Question

A random sample of \(n=100\) measurements has been selected from a population with unknown mean \(\mu\) and known standard deviation \(\sigma=10 .\) Calculate the width of the confidence interval for \(\mu\) for the confidence levels given. What effect do the changing confidence levels have on the width of the interval? \(95 \%(\alpha=.05)\)

Short answer

The width of the 95% confidence interval for the population mean μ is 3.92. Changing the confidence level affects the width of the interval in such a way that increasing the confidence level results in a larger interval width, whereas decreasing the confidence level results in a smaller interval width. This is because, as the confidence level increases, there is a greater probability of capturing the true population mean μ within the interval.

Step-by-step solution

Calculate the standard error

Given the standard deviation \(\sigma=10\) and sample size \(n=100\), we can calculate the standard error (SE) using the formula: \( SE = \frac{\sigma}{\sqrt{n}} \) \( SE = \frac{10}{\sqrt{100}} \) \( SE = \frac{10}{10} \) \( SE = 1 \)

Find the critical value for 95% confidence level

For a \(95\%\) confidence level, the \(\alpha = 0.05\). Thus, we want to find \(z_\frac{\alpha}{2}\) corresponding to \(\frac{\alpha}{2} = 0.025\). From a standard normal distribution table or calculator, we find the critical value \(z_\frac{\alpha}{2} = 1.96\).

Calculate the width of the 95% confidence interval

Now we can calculate the width of the confidence interval using the formula: \( Width = 2 * z_\frac{\alpha}{2} * SE \) \( Width = 2 * 1.96 * 1 \) \( Width = 3.92 \) The width of the \(95\%\) confidence interval for \(\mu\) is \(3.92\).

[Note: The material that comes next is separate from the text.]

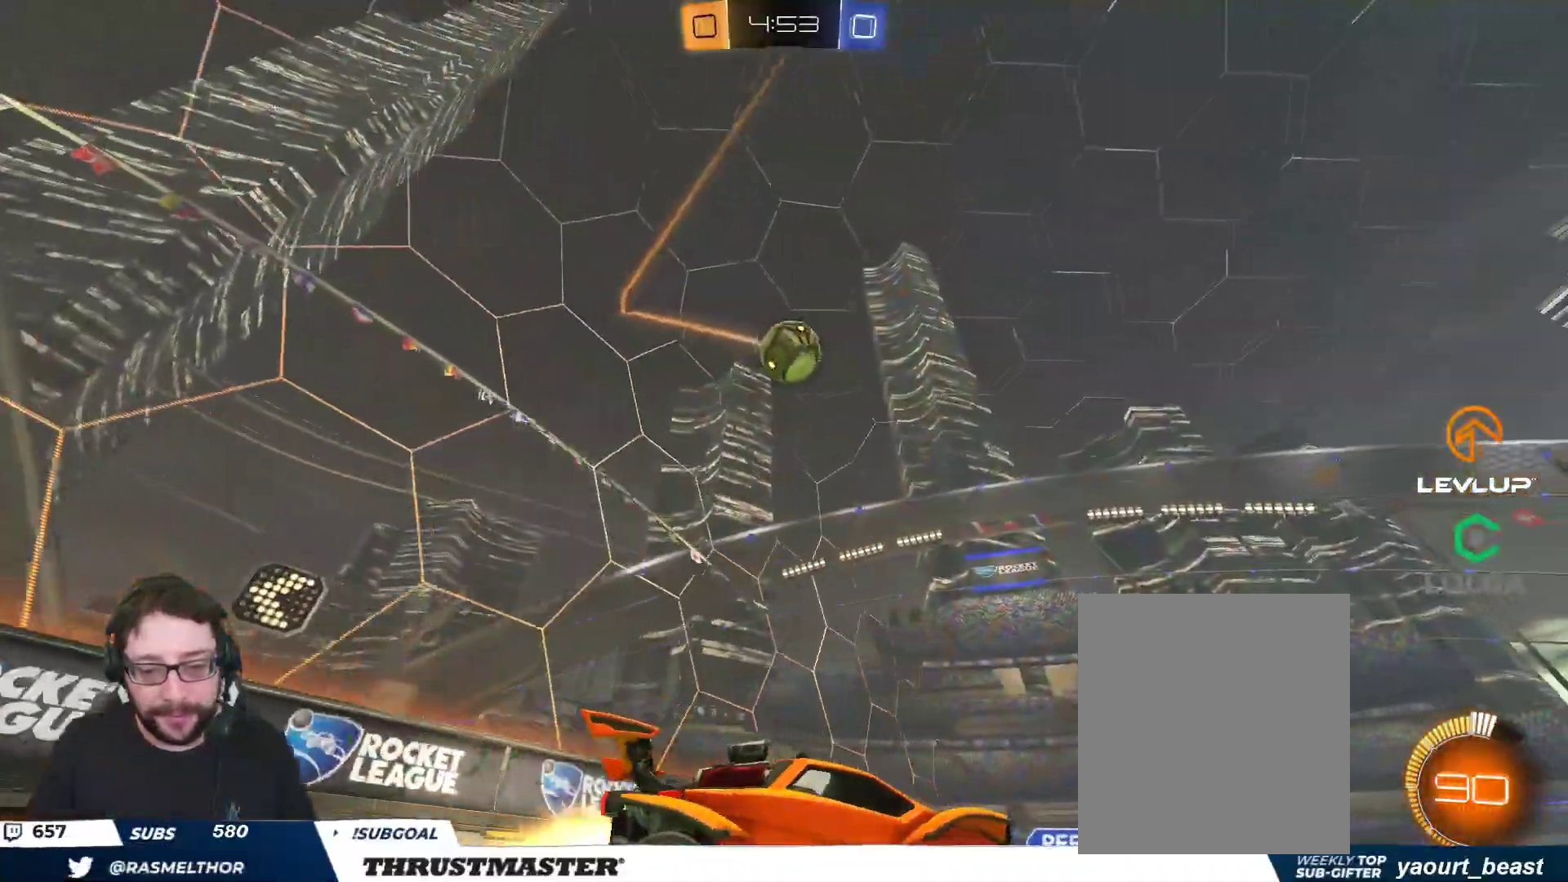
{"buttons": ["A", "B", "R2", "L3"], "left_stick": "down", "right_stick": "center", "events": [[33, "B", "up"], [67, "R2", "up"], [167, "R2", "down"], [283, "B", "down"], [300, "A", "down"], [300, "left_stick", "down"], [350, "L3", "down"]]}
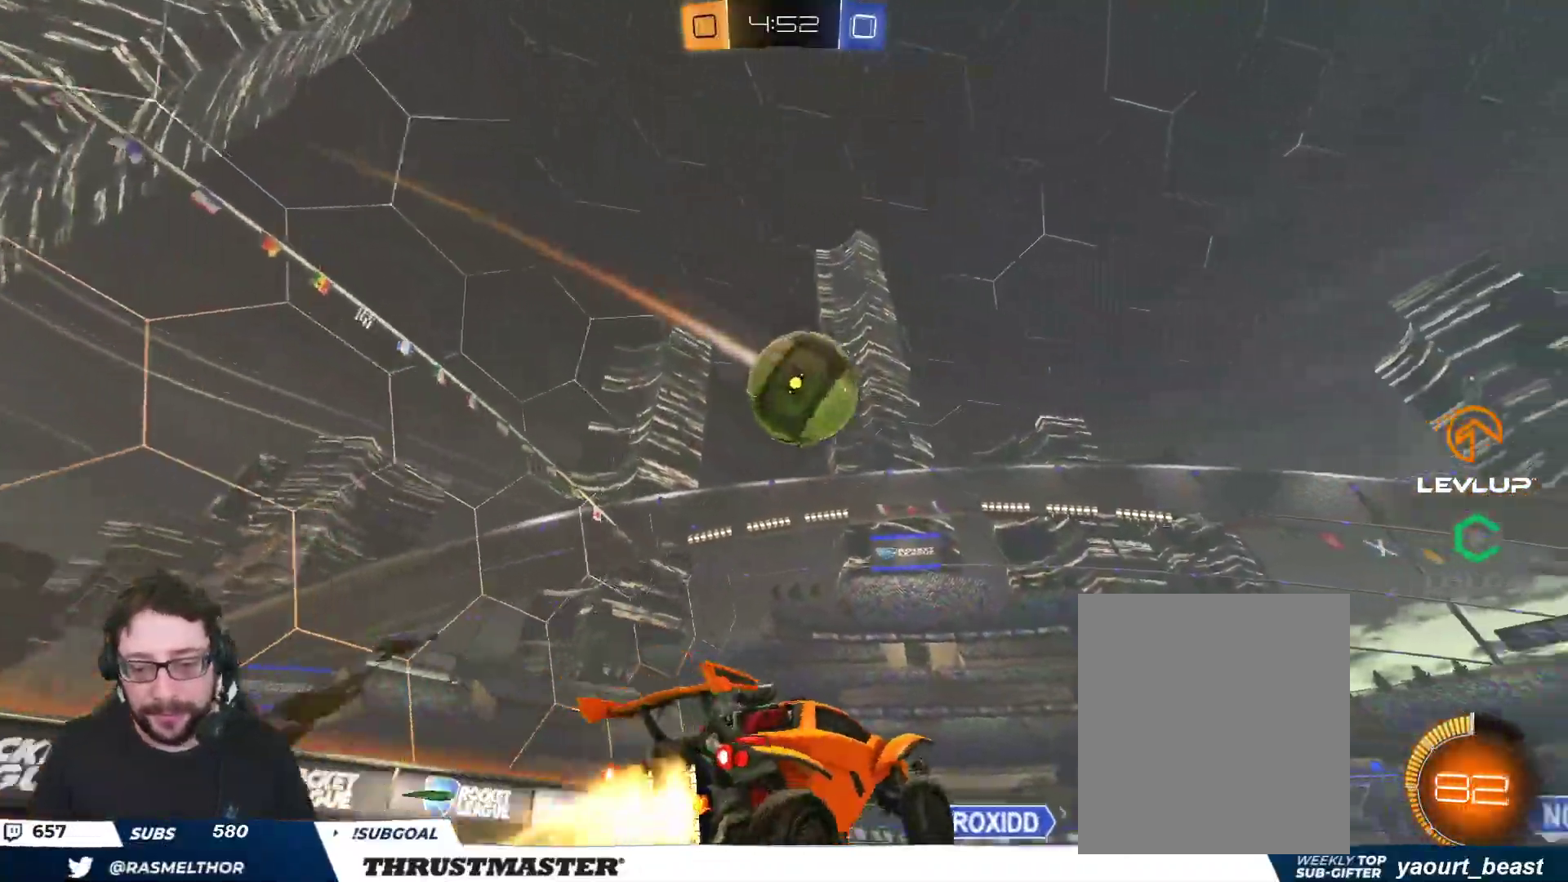
{"buttons": ["B", "L2", "R2"], "left_stick": "down", "right_stick": "center", "events": [[83, "A", "up"], [83, "L3", "up"], [133, "L2", "down"], [150, "left_stick", "up-right"], [200, "A", "down"], [267, "A", "up"], [283, "L3", "down"], [283, "left_stick", "down"], [350, "L3", "up"], [367, "Y", "down"], [483, "Y", "up"]]}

Analyzing the effect of changing confidence levels on the width of the interval

As the confidence level increases, \(\alpha\) decreases and \(z_\frac{\alpha}{2}\) increases. This means that the confidence interval width will also increase, as it directly depends on \(z_\frac{\alpha}{2}\). In other words, a higher confidence level requires a larger interval width to ensure a greater probability of capturing the true population mean \(\mu\). Conversely, a lower confidence level will have a smaller interval width.

Key concepts

Standard Error

Understanding the standard error (SE) is crucial when conducting statistical analysis. It measures the variability in your sample mean, indicating how much the sample mean deviates from the true population mean. In the exercise, we calculated the SE by dividing the population standard deviation, \(\sigma=10\), by the square root of the sample size, \(\sqrt{n}\), where the sample size was \(n=100\).To calculate the SE, we used the formula:\[ SE = \frac{\sigma}{\sqrt{n}} \]With \(\sigma=10\) and \(n=100\), the calculation simplified to \(SE = 1\). This low SE implies our sample mean is likely to be a good estimate of the population mean.

Critical Value

The critical value is a factor used to widen your confidence interval to a point where, based on your desired confidence level, you expect it to contain the true population mean. A 95% confidence level was used in our exercise, corresponding to an \(\alpha=0.05\) (5% significance level). We find the critical value, denoted by \(z_\frac{\alpha}{2}\), by looking at a z-table or using statistical software, which corresponds to the point on the standard normal distribution that has \(\frac{\alpha}{2}\) area in the tails.In our exercise, we found the critical value for a 95% confidence level to be 1.96. This value scales the SE to set the width of our confidence interval.

Sample Size

The sample size, denoted by \(n\), plays a key role in determining the precision of our confidence interval. A larger sample size provides a smaller standard error, leading to a narrower confidence interval. It signifies more precision in our estimation of the population mean.In the given problem, we worked with a sample size of \(n=100\). If we were to increase the sample size, we would see a decrease in the standard error and thus a smaller interval width, all else being constant. Smaller sample sizes, on the other hand, lead to greater variability and thereby wider intervals.

Population Mean

The population mean, represented by \(\mu\), is the average value of a variable in the population. It is what we aim to estimate using our sample. Since \(\mu\) is unknown in the exercise, we use the sample mean as an estimator. Confidence intervals provide a range within which we can confidently say the population mean lies.Our confidence interval is constructed around the sample mean and extends \(z_\frac{\alpha}{2} * SE\) in both directions. The actual value of \(\mu\) remains unknown but with the confidence interval, we estimate it with a stated level of confidence.

Standard Deviation

Standard deviation, symbolized as \(\sigma\), is a measure of the amount of variation or dispersion of a set of values. A low standard deviation indicates that the values tend to be close to the mean, while a high standard deviation indicates that the values are spread out over a wider range. In our case, the standard deviation of the population is known and is set at 10. This value is used to calculate the standard error, which is integral to finding the width of the confidence interval.The smaller the standard deviation of a given data set, the closer the sample means are to the population mean, making our estimation more precise.